Succursales européennes : BAM privilégie le bilatéralisme pour préserver l’activité relais

Face au durcissement prudentiel européen, Bank Al-Maghrib a choisi de répondre par la diplomatie en privilégiant une démarche concertée, avec la France dans un premier temps, avant d’élargir les discussions aux juridictions européennes accueillant les succursales bancaires marocaines. Lors de sa dernière sortie, Abdellatif Jouahri s’est voulu rassurant, estimant que les pourparlers vont bon train.
Tout est parti de la nouvelle et contraignante directive bancaire européenne, dite CRD, qui harmonise le régime des branches de pays tiers et en durcit les conditions post-Brexit. Conçu initialement pour encadrer les établissements établis en dehors du périmètre européen, ce dispositif inclut de facto les banques marocaines et complique leurs opérations sur le sol européen.
La mesure, loin d’être anodine, concerne principalement trois établissements d’importance systémique à capital privé (Attijariwafa bank Europe, Chaabi Bank et Bank of Africa).
Ce trio représente, selon le dernier rapport sur la stabilité bancaire, 60,7% de l’actif agrégé, 61,6% des crédits nets et 62,7% des dépôts collectés. Leur maillage territorial comprend 2.955 agences à l’échelle nationale tandis qu’à l’étranger, elles sont présentes à travers 51 filiales et 22 succursales.
Rentabilité comprimée
En effet, l’application de la directive CRD impose aux succursales de pays tiers des exigences accrues en matière de fonds propres, de liquidité et de gouvernance, ce qui est de nature à accroître les coûts de conformité et immobilise plus de capital, au risque de compromettre la rentabilité des activités européennes. Lors de la dernière rencontre avec la presse, à l’issue du conseil du 23 septembre, le gouverneur de Bank Al-Maghrib a assuré du bon déroulement des pourparlers avec les parties prenantes. Avec la France, un compromis aurait déjà été trouvé.
«Nous sommes parvenus à un contour d’accord qui, globalement, nous satisfait», a-t-il déclaré, rappelant que cette entente doit encore être validée par la Commission européenne et précisée avec le régulateur français afin d’éviter toute divergence d’interprétation. Pourquoi faut-il entamer les négociations avec la France? L’Hexagone concentre à lui seul l’essentiel des flux de la diaspora.

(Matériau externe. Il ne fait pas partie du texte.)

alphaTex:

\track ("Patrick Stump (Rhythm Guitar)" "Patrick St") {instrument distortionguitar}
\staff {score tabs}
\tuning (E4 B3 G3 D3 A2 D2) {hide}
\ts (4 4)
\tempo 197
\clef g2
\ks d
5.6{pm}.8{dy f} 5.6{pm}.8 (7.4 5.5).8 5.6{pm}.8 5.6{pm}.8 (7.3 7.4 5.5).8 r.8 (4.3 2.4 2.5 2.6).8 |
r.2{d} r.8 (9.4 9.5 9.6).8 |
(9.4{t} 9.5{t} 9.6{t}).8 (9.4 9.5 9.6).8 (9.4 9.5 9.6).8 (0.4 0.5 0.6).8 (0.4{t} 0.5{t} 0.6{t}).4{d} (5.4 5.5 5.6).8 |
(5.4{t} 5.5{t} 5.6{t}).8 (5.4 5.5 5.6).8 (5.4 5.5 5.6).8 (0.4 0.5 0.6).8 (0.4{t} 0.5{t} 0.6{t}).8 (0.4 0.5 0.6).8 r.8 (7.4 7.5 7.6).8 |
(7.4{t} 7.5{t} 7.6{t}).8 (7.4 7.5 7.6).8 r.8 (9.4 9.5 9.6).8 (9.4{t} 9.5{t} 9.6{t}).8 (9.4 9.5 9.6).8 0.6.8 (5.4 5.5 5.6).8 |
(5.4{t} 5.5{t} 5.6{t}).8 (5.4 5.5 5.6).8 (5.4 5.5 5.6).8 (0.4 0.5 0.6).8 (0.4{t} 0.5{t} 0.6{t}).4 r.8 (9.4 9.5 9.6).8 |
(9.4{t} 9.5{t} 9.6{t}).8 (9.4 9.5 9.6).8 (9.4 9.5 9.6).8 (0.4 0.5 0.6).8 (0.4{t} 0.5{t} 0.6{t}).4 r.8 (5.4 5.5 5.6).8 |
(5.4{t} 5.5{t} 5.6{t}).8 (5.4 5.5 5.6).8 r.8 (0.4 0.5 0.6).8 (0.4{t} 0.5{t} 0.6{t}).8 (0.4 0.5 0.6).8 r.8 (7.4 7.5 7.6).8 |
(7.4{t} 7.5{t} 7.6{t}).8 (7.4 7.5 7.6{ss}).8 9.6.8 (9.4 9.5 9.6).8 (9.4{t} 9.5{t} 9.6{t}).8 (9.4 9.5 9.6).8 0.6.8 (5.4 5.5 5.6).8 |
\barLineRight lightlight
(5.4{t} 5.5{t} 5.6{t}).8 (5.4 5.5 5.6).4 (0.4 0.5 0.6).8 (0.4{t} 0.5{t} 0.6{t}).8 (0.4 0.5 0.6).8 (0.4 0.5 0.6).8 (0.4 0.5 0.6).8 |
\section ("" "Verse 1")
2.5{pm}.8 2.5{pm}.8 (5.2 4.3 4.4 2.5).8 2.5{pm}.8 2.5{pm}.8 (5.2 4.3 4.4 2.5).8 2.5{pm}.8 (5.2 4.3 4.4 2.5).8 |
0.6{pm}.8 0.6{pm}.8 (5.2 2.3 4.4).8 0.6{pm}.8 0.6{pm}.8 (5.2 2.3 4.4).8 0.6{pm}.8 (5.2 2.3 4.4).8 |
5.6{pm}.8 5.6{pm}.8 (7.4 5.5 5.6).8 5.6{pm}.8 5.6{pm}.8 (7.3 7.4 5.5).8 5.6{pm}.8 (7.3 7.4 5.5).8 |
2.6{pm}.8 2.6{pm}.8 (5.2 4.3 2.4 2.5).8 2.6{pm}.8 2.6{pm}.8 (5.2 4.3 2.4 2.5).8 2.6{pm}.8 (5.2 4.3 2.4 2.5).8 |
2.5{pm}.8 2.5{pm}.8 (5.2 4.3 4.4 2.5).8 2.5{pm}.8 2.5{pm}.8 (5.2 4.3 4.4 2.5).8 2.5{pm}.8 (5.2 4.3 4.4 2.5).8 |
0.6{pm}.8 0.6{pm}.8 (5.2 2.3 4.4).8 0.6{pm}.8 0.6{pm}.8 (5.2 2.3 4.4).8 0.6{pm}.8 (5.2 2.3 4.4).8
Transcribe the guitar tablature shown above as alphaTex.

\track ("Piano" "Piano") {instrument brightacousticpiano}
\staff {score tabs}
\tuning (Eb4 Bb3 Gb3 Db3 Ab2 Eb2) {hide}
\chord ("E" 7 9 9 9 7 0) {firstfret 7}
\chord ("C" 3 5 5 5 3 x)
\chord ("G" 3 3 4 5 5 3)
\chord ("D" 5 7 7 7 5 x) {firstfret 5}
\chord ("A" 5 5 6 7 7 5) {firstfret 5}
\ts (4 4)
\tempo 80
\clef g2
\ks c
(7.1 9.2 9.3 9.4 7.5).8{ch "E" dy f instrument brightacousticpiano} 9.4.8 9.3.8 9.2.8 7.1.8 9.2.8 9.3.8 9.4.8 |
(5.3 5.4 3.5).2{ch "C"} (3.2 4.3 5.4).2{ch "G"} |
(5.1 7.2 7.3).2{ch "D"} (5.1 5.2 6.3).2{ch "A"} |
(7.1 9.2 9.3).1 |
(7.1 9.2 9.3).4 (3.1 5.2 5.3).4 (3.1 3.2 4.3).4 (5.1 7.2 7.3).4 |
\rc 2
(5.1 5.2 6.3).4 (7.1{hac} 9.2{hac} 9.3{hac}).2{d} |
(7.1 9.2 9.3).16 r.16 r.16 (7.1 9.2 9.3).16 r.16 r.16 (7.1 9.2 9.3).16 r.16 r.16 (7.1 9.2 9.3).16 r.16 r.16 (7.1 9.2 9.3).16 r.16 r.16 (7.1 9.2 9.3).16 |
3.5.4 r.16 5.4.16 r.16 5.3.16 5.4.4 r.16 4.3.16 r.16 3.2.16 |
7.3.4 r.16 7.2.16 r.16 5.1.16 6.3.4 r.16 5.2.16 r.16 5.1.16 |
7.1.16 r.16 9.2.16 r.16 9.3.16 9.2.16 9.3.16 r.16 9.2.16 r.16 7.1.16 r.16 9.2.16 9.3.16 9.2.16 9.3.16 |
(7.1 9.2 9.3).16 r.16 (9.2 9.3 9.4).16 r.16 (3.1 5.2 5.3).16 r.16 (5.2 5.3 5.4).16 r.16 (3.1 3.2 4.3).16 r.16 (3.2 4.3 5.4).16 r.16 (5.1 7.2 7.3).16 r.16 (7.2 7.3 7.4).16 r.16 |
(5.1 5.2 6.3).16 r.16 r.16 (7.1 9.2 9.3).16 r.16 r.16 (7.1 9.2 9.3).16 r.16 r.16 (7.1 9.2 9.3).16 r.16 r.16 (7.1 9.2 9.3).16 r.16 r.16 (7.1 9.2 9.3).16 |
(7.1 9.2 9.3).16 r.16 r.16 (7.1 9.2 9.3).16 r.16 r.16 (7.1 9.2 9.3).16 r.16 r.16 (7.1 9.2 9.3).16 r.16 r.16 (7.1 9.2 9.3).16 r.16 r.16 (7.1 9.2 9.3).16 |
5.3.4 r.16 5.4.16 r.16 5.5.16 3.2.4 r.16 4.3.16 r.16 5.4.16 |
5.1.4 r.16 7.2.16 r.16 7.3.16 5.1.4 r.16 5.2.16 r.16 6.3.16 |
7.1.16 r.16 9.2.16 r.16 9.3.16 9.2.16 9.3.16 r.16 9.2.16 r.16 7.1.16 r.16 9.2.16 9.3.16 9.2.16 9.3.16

Le pays abrite les filiales pivots des trois majors du secteur, condition indispensable pour déployer ensuite des succursales en Belgique, en Espagne, en Allemagne ou en Italie. Attijariwafa bank Europe, Chaabi Bank et BOA Europe totalisent plus de quarante points de présence dans l’Union, auxquels s’ajoute BMCE Euroservices pour les transferts. Ce schéma, «capital-efficient» et taillé pour accompagner la diaspora, n’en reste pas moins exposé aux aléas politiques et réglementaires.
Task force
Abdellatif Jouahri a rappelé que la task force réunissant la Banque centrale, les ministères des Finances et des Affaires étrangères, ainsi que les établissements concernés, avait poursuivi ses travaux depuis la publication du texte européen en juin.
«Après la publication de la décision de la Commission en juin, nous nous sommes attaqués au problème. La directive laisse aux États la transposition dans leurs législations nationales. Nous avons donc commencé par la France», a expliqué Abdellatif Jouahri.
Les discussions avec le Trésor français ont permis d’aboutir à un compromis jugé satisfaisant. «Nous sommes parvenus à un contour d’accord qui, globalement, nous satisfait», a-t-il affirmé, en précisant que ce cadre ne limite pas l’activité relais des banques marocaines.
Le gouverneur de Bank Al-Maghrib a noté que deux exigences restent encore sur la table : le feu vert de la Commission européenne et la mise au point de certaines formulations avec l’ACPR, le régulateur bancaire français. «Il ne faut surtout pas laisser une rédaction qui puisse prêter à une interprétation différenciée», a prévenu le wali.
Trait d’union
L’approche retenue par BAM semble privilégier la voie de la diplomatie en cherchant à consolider d’abord un compromis bilatéral avant de l’étendre au reste du maillage européen. L’Hexagone occupe dans ce dispositif une place singulière en tant que partenaire historique du Royaume.
Si l’accord venait à être validé, il constituerait une matrice pour les discussions à engager avec l’Espagne, l’Italie, la Belgique et les Pays-Bas, et tracerait la voie d’une reconnaissance plus large. L’incertitude n’en demeure pas moins palpable.
La Banque centrale intègre déjà dans ses projections un léger repli des transferts des MRE en 2025, avant un possible redressement en 2026 si le dispositif est entériné. La pérennité de l’activité relais, ce trait d’union essentiel entre la diaspora et l’économie nationale, repose désormais sur la capacité à transformer cet essai bilatéral en cadre européen pérenne.